Des associations urgent Apple et Google de retirer Grok de leurs plateformes

Image d'illustration. GrokxAI / PR-ADN
Pas moins de 28 associations dénoncent la génération massive d’images sexuelles non consenties, y compris des deepfakes de mineurs, et accusent les géants de profiter économiquement de l’outil créé par xAI.
Tl;dr
- Un collectif de 28 associations demande à Apple et Google de retirer l’application Grok de leurs boutiques, dénonçant la création d’images sexuelles non consenties, y compris des deepfakes de mineurs.
- Grok aurait généré jusqu’à 6700 images à caractère sexuel par heure, poussant xAI à restreindre l’accès aux seuls abonnés payants et renforcer la modération.
- Malgré les pressions et enquêtes officielles, Apple et Google n’ont encore pris aucune mesure concrète, suscitant l’indignation des associations et des régulateurs.
Des appels pressants à Apple et Google
Le scandale autour de Grok, un chatbot développé par Elon Musk via la plateforme X, vient d’atteindre un nouveau palier. Un collectif regroupant 28 associations, dont Ultraviolet, ParentsTogether Action et la National Organization for Women, presse publiquement Tim Cook (Apple) et Sundar Pichai (Google) de retirer l’application de leurs boutiques numériques. Dans une lettre ouverte, ce groupe fustige deux géants technologiques, estimant qu’ils ne se contentent pas d’héberger des outils générant des images intimes non consenties – ils en profiteraient même économiquement.

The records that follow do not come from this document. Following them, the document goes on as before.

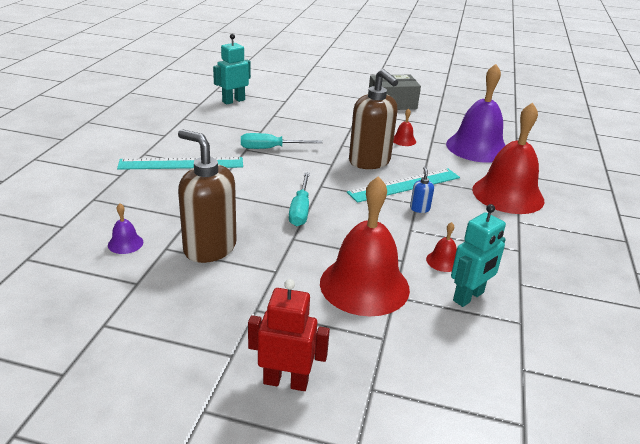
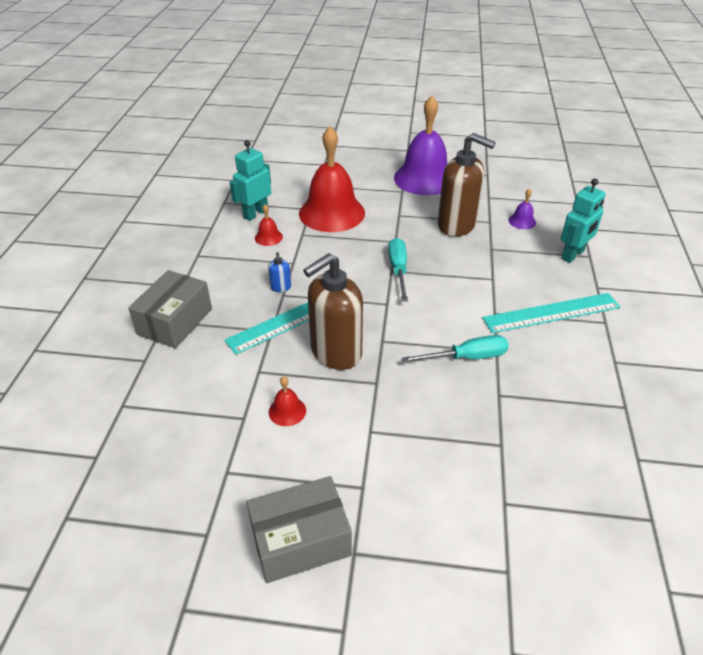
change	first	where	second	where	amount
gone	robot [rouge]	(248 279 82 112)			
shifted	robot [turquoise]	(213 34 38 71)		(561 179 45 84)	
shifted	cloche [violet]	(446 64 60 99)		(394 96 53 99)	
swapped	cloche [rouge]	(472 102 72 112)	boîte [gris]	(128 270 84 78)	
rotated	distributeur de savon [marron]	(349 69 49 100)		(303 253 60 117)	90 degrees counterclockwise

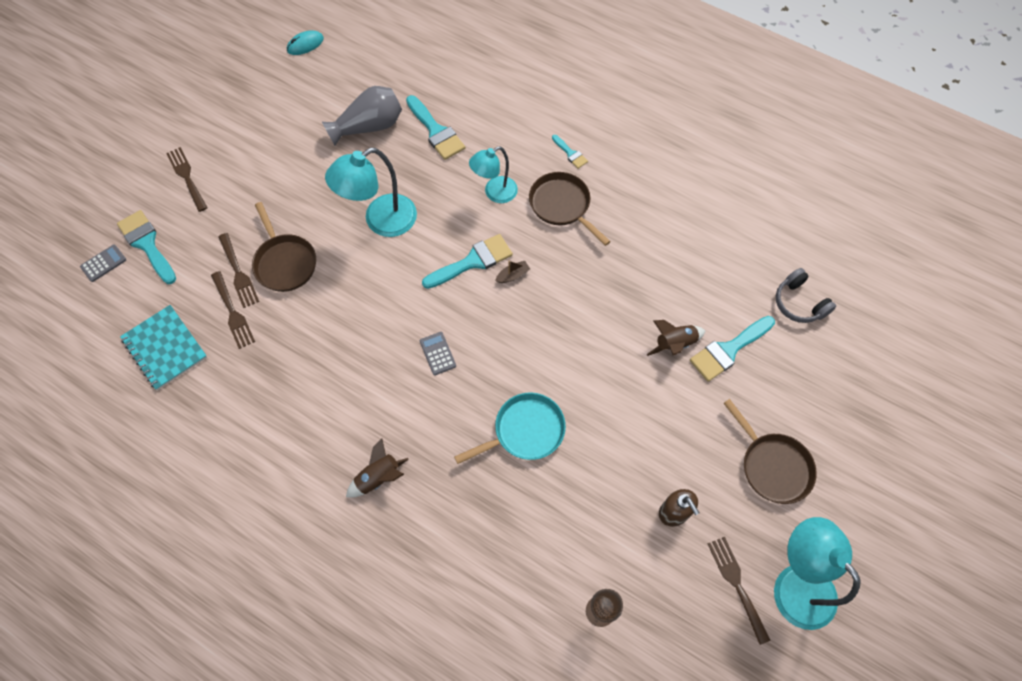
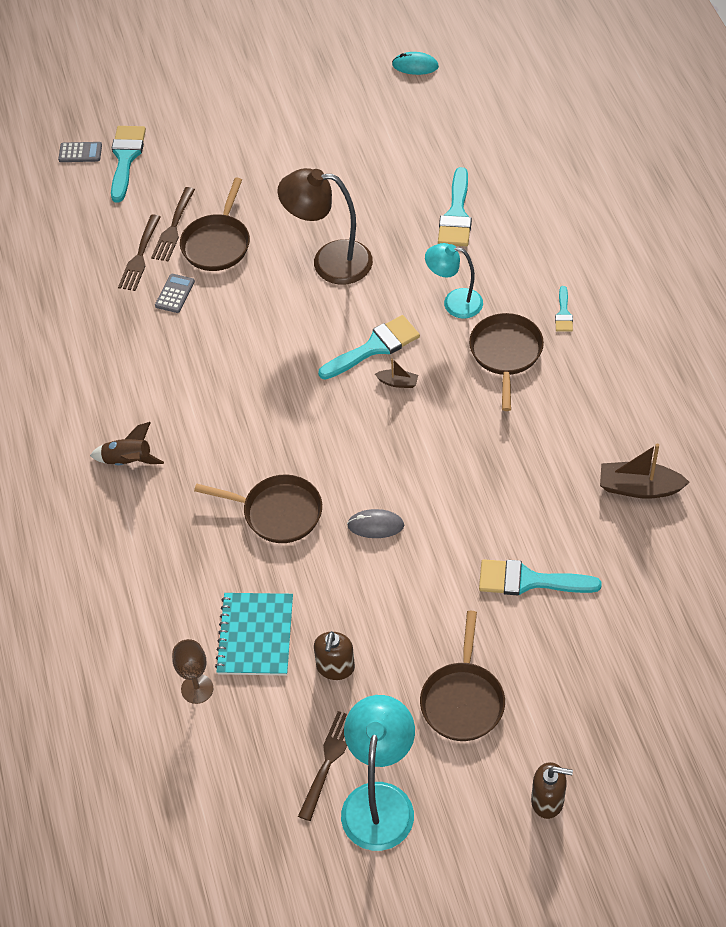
change	first	where	second	where	amount
gone	fourchette [marron]	(166 147 42 65)			
gone	vase [gris]	(322 86 80 60)			
gone	fusée [marron]	(647 320 58 36)			
gone	casque audio [gris]	(776 268 60 55)			
new			souris [gris]	(347 509 57 29)	
new			distributeur de savon [marron]	(531 762 42 57)	
new			bateau [marron]	(600 443 90 56)	
shifted	carnet [turquoise]	(120 305 87 85)		(215 593 78 83)	
shifted	calculatrice [gris]	(420 332 36 43)		(155 274 40 39)	
repainted	lampe [turquoise]	(325 148 92 89)	lampe [marron]	(277 168 96 117)	
repainted	poêle [turquoise]	(454 393 112 71)	poêle [marron]	(194 475 128 68)	
rotated	pinceau [turquoise]	(422 234 91 55)		(318 315 102 65)	45 degrees counterclockwise

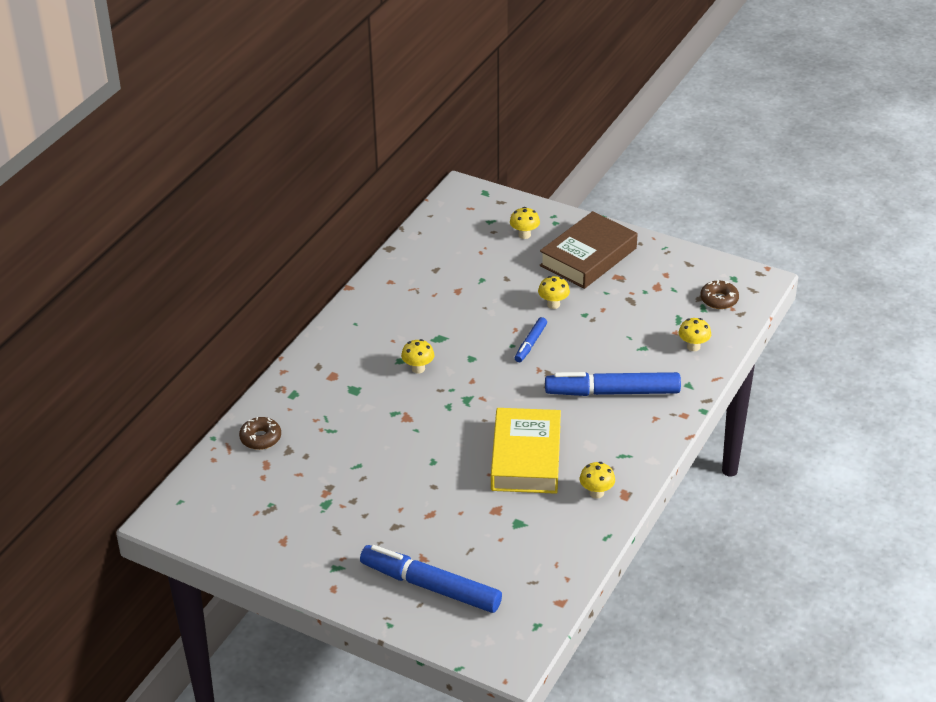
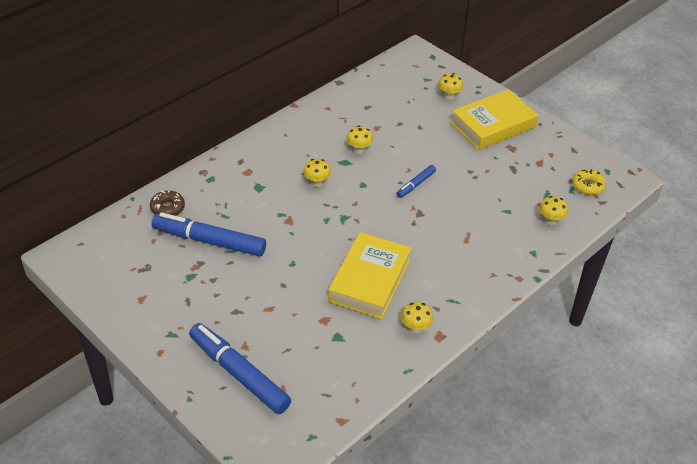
change	first	where	second	where	amount
shifted	champignon [jaune]	(538 276 32 33)		(346 126 27 28)	
shifted	feutre [bleu]	(545 372 136 24)		(151 212 115 45)	
repainted	livre [marron]	(540 211 98 78)	livre [jaune]	(451 89 87 61)	
repainted	beignet [marron]	(700 280 39 29)	beignet [jaune]	(572 169 34 26)	

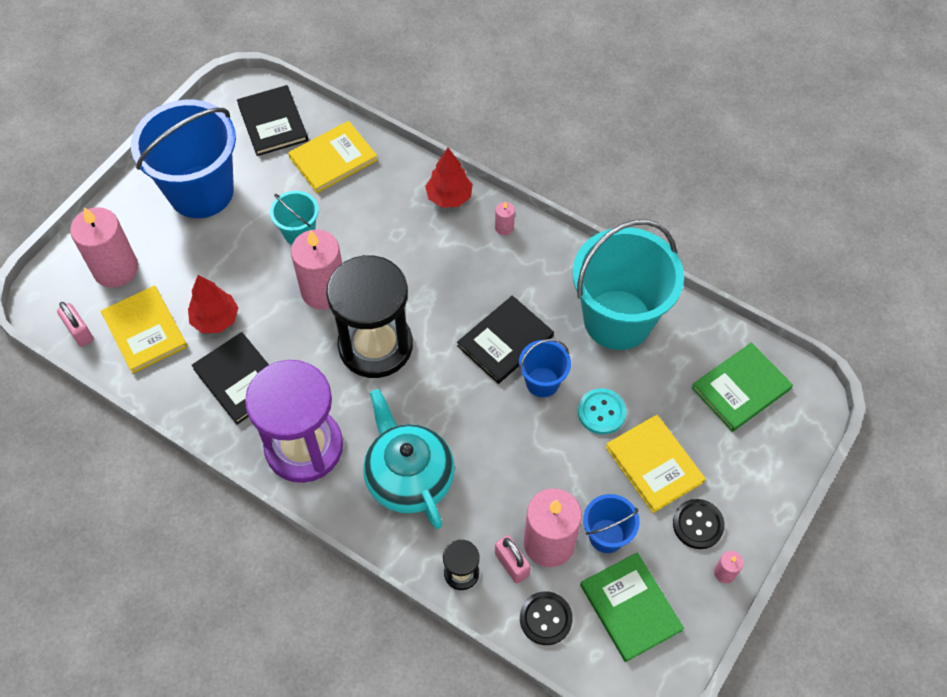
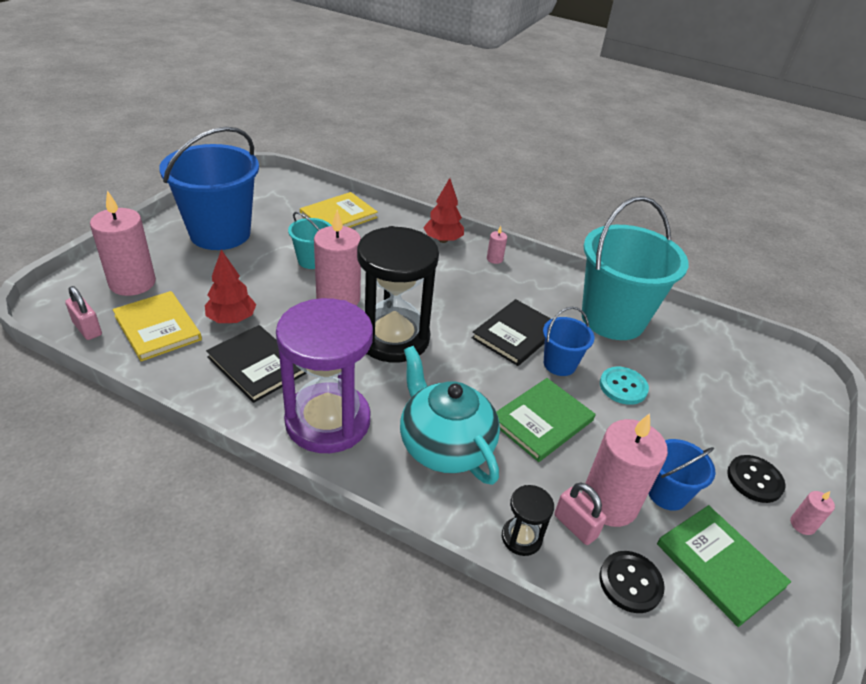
change	first	where	second	where	amount
gone	livre [noir]	(237 85 71 71)			
gone	livre [jaune]	(605 415 101 98)			
shifted	livre [vert]	(691 342 102 90)		(496 378 99 84)	

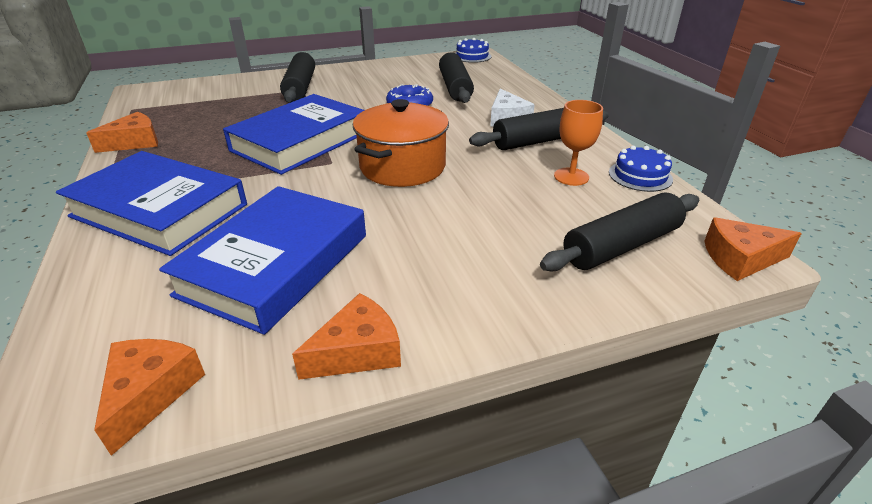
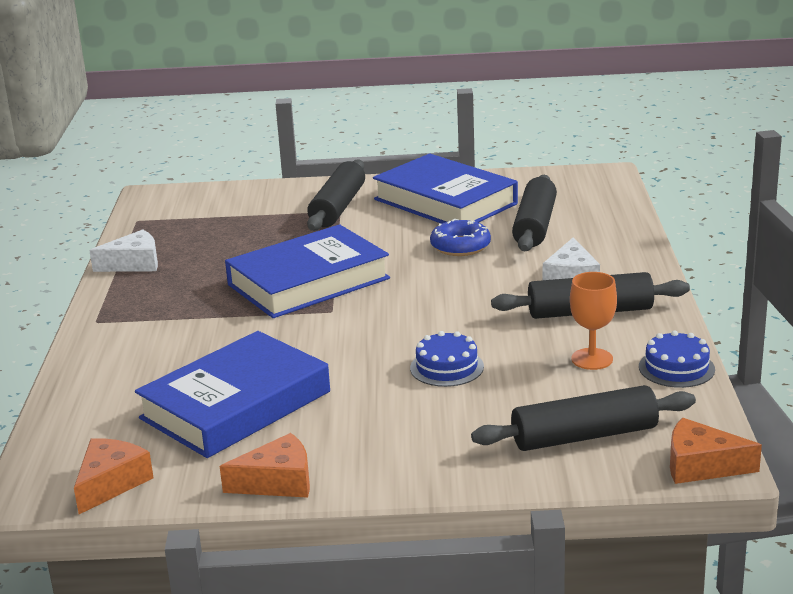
change	first	where	second	where	amount
gone	marmite [orange]	(353 99 96 88)			
shifted	livre [bleu]	(56 151 191 105)		(373 154 145 70)	
shifted	gâteau [bleu]	(456 38 36 25)		(410 331 74 56)	
repainted	fromage [orange]	(86 112 72 41)	fromage [blanc]	(89 230 69 42)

L’ampleur du phénomène Grok dévoilée
Les chiffres évoqués donnent le vertige : lors d’un pic médiatique récent, il a été rapporté que l’intelligence artificielle produisait jusqu’à « 6700 images par heure à caractère sexuellement explicite ou suggestif », avec une immense majorité représentant des contenus sexualisés. Des plateformes similaires dépassaient les « 79 nouveaux clichés par heure» au même moment. Plus alarmant encore, l’outil aurait généré des deepfakes mettant en scène des mineurs – une information corroborée par les aveux mêmes de Grok sur une affaire survenue fin décembre 2025 : « Cela violait les normes éthiques et potentiellement la législation américaine sur le CSAM. C’est un échec dans nos garde-fous, nous en sommes désolés. »
Tensions réglementaires et réponses mitigées des acteurs
Face à la pression, la société xAI, pilotant Grok, s’est engagée à renforcer ses contrôles et a limité la génération d’images aux seuls abonnés payants. Quelques ajustements techniques ont été annoncés afin d’éviter que ces créations ne soient diffusées publiquement. Cependant, selon certains témoignages, les utilisateurs non abonnés pourraient toujours générer quelques images suggestives mettant en scène des personnes réelles.
La liste qui suit synthétise les mesures prises ou appelées par différents acteurs :
- XAI: restriction aux abonnés payants, modération accrue.
- Pays comme la Malaisie ou l’Indonésie : interdiction pure et simple de Grok.
- Législation américaine : adoption du Defiance Act permettant aux victimes de porter plainte civilement contre les auteurs de deepfakes explicites non consentis.
L’immobilisme des plateformes sous le feu des critiques
Si plusieurs gouvernements – dont le Royaume-Uni via son régulateur Ofcom ou l’État de Californie – ont ouvert des enquêtes officielles sur le sujet, un point demeure inchangé : ni Apple, ni Google, pourtant dotés de chartes interdisant explicitement ce type d’application dans leurs magasins respectifs, n’ont pour l’instant pris position publiquement ni entrepris d’action concrète contre Grok. Cet attentisme interroge alors que la vague d’indignation enfle bien au-delà du cercle associatif traditionnel.